By Bruce Hennes, Hennes Communications

There are some people who believe President Donald Trump and his closest advisers committed illegal acts by conspiring with Russian officials before and after the 2016 presidential election. Others believe the president and his advisers indeed had contacts with Russian officials, but that those contacts were benign and not criminal.

Our friend and colleague, Peter Sandman, often writes about crisis communications, which he calls “outrage management.” Sandman says the value of outrage management, as it relates to the Trump/Russia boondoggle, depends on what the truth is:

“When what you did was really awful and people are rightly extremely upset,” Sandman says, “your central problem isn’t that people are upset; it’s what you did … the value of outrage management for ameliorating the furor over contact between Russian intelligence and people associated with the Trump campaign depends on what the truth is.”

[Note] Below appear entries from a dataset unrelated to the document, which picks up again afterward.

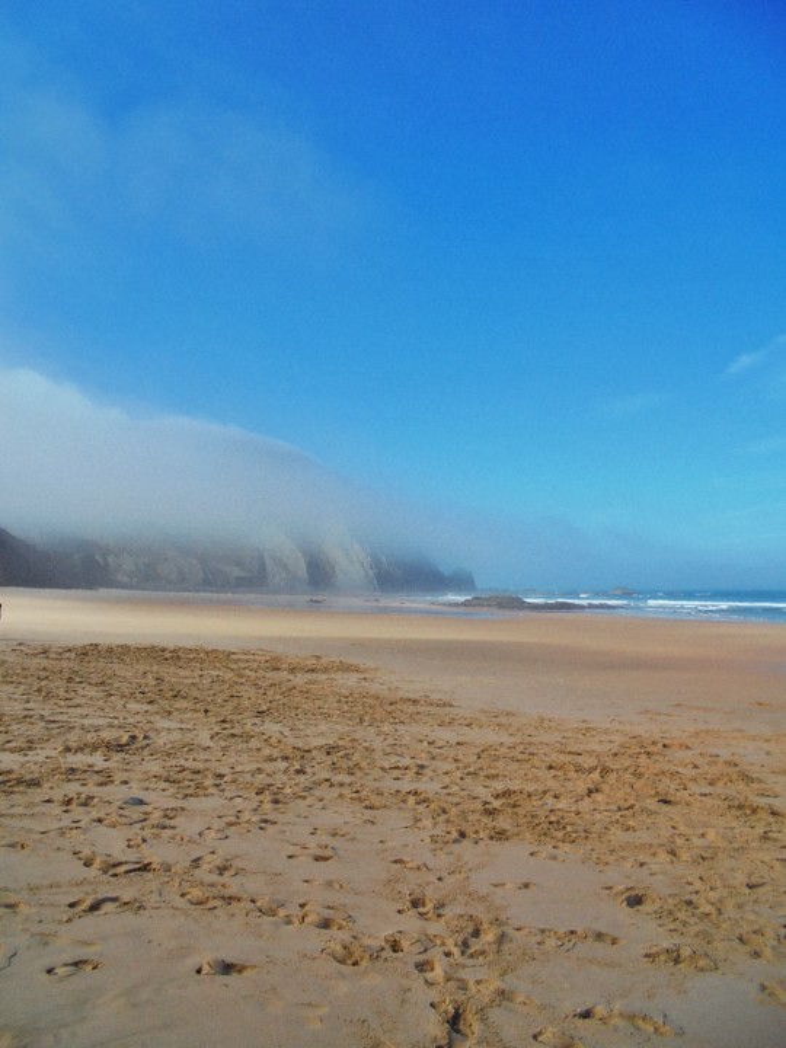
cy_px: 524
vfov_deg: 67.3
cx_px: 393
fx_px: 787
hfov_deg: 53.1
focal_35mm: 26
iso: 100
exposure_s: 1/125
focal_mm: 4.6
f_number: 11.5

The question many ask is whether Trump and his campaign people, before and after Election Day, actively conspired with the Russian government, with promises made on both sides. If that is indeed the truth, then the president’s current efforts to cast doubt and distrust about the Mueller investigation’s possible conclusions — and even its raison d’etre — make perfect sense because that truth will likely end his presidency.

On the other hand, if candidate Trump and his campaign people were engaged in no more than the typical amount of conversation that goes on between foreign governments and incoming presidential administrations, all within standard legal and ethical boundaries and with the goals of beginning a new relationship and discussing existing and nascent policy matters, then everything looks much different.